You may be wondering why I bothered to do a degree in American Studies, if I was only to get a job the same as what I was doing before.  Well I got my degree results the other day, and I will graduate from the University of Lincoln in September with an upper second-class honours, or a 2:1.  This is reflective of the work I’ve done over the last four years, and while last year I may have been disappointed not to have received a first-class honours, right now I am just glad to have made it to the end with some sense of sanity.  When I started my degree, my life was very different, and what I want to gain out of a degree now is not necessarily the same as it was when I enrolled back in September 2009.  While I would still love to have the opportunity to work in America, I am learning to pick and choose my fights, and the opportunities for someone like myself to make the USA my home are slim.  What I’d rather do is focus on what I want to do, which is writing, rather than where I want to do it.  Days like today, where the weather is 26 degrees centigrade (79 Fahrenheit), and the forecast for the next six days is much the same, I’m more than happy to be in London, which is like a little greenhouse full of heat, where I can spend my lunchtimes sunning myself in the park, and the early evenings in the garden.

So I have somewhere to live, a job, and lots more time on my hands.  One thing I don’t have, is a relationship.  As you know if you’ve spent any time with me or my blog, that is high on my list of wants.  Right now, as much as I’d love to meet someone, I don’t have the money to spend on dates, or buying new clothes for dates.  But that is ok, because knowing myself as I do, it would be wrong to rush into finding someone, and people do always say it happens when you don’t expect it.  I can enjoy settling myself into my new life, and eyeing up the hot guys on the tube…

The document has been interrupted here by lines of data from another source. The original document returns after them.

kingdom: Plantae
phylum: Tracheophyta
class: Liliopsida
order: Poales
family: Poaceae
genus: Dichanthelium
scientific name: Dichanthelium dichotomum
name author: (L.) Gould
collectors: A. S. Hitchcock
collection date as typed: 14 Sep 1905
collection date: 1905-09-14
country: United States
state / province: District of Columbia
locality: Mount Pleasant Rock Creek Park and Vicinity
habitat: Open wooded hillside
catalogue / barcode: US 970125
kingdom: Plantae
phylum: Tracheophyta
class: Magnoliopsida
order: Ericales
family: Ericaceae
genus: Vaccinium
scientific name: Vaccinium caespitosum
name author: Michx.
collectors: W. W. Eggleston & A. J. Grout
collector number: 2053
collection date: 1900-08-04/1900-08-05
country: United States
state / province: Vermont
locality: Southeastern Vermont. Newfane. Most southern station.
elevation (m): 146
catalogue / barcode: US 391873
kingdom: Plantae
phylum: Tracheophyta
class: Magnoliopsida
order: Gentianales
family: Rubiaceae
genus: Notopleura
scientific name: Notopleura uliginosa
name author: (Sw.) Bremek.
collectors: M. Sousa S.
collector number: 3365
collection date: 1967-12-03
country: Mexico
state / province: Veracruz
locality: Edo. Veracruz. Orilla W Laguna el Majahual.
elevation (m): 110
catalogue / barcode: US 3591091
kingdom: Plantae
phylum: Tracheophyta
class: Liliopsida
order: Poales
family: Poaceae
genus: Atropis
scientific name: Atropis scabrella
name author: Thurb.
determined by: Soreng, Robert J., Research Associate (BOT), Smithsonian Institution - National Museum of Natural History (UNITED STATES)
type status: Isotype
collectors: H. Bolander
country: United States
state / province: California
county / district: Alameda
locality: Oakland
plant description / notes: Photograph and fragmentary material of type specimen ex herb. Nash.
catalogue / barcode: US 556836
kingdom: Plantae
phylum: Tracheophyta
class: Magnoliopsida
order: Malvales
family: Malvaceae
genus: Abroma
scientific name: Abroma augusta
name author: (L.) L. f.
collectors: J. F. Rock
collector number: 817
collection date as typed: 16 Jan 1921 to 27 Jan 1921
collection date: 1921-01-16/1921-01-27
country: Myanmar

For now, life is good.  This chapter is still very new to me, and I’m very much finding my feet.  I’ve put on weight since my arrival, hence my desire to jog, and knowing that I won’t be able to afford to join a gym until possibly later in the year, I’m going to have to rely on my own resources and free exercise such as jogging and walking, in the tree-lined areas close to where I live and work.  By the end of September, I will have graduated from university, signaling the true end of the previous chapter of my life; potentially have secured a permanent job, and have made myself financially stable.  All the key ingredients for the basis of a happy life, on which I can build the foundations of the me I’ve wanted to become.  Please join me as the journey continues.  I’ve missed talking to you guys.

 

 

The Twelve-Week Challenge: Day 23

In light of the bombings that took place at the finish line of the Boston Marathon yesterday, I feel like perhaps I shouldn’t be talking about my problems here.  After all, in the grand scheme of things, finishing a degree and deciding what I’m going to do with my life afterwards is irrelevant.  There are people who won’t be going home, or for whom life has changed forever.  But it is precisely for those people why I am going to continue to write this blog, as trivial as it may be in the universe that we live in.

The events of yesterday prove that life is short.  Unexpected events can take loved ones from us.  There is evil out there seeking to destroy what we know and believe in.  Even more reason to live your life, and live it like there’s no tomorrow.

I co-host a radio show called The American Dream Team, for a community radio station called Siren FM.  Normally our show is fairly lighthearted, while bringing listeners the latest in American news, events and the best eclectic mix of music around.  Nobody can go from Carly Rae Jepson to Stevie Wonder like we can.  Today’s show, however, had to be different.  While we usually do lighthearted, today called for something much more sombre.  So, with help from some of Siren’s more senior members, including Managing Editor Andrew David and Programme Leader for the BA (Hons) Journalism at the University of Lincoln Deborah Wilson, also a producer for Siren, myself, my co-host, Jack Harrison and our Social Media Ambassador, Ben Steele, presented a two-hour news special, focussing on the Boston bombings.  We brought listeners the latest updates, as well as  interviews with several people, an American academic whose specialism is Communications, a social media specialist, a Lincoln academic visiting the US and a most poignant interview with a woman who was stood a block and a half away, waiting for her husband to finish the marathon when the explosion took place.  He got to 25 and a half miles, but thankfully was able to collect his medal, and return home to North Carolina.  Some people were not so lucky.

While the preparation and presentation of the show was more pressurised today than what we are normally used to, I enjoyed it.  While I’m not sure that I’d like to be doing that full-time, I now know that when I write “working under pressure” on my CV, that I can actually do it.

Upon my return home, my housemates had just eaten, and were still sat around the table when I arrived.  I filled my plate with food, and started to eat.  Then I told them of my intention to visit London on Thursday to view a flatshare; having decided today that I must take the risk to move to London in order to find temporary work, having been told straight out that this was the case by a London recruiter earlier today.

They were concerned about my moving to London without a job.  Would I definitely get a job?  What if I didn’t?  What about the fact that I have four assignments to do before May 3rd?  While I had stayed calm and collected at Siren, the pressure of today’s show, on top of the pressure I’ve felt for months about finishing my degree and my future life afterwards, hit me and I burst into tears.

I have a lot of worries about the coming weeks, from finding a job to finding an apartment, having enough money to pay bills and having the right place for me and The Bish to live, with the right people.  The Bish was sat in my bedroom window, which looks out onto the street, waiting for me to come home tonight.  His disgust at my lateness (a drink was necessary at the pub after the show) was marked by the fact he had sat his royal black ass on my only pair of white shorts, which I’d dug out ready for summer.

But tonight I feel grateful to have these worries.  There are people in Boston who won’t be going home to loved ones, or who won’t be returning to the pet that waits anxiously for their return.  There are many people who have been seriously injured, and may never walk again.  It is for them that I continue this challenge to find some peace in my life and follow my dreams.  Some may never get that chance.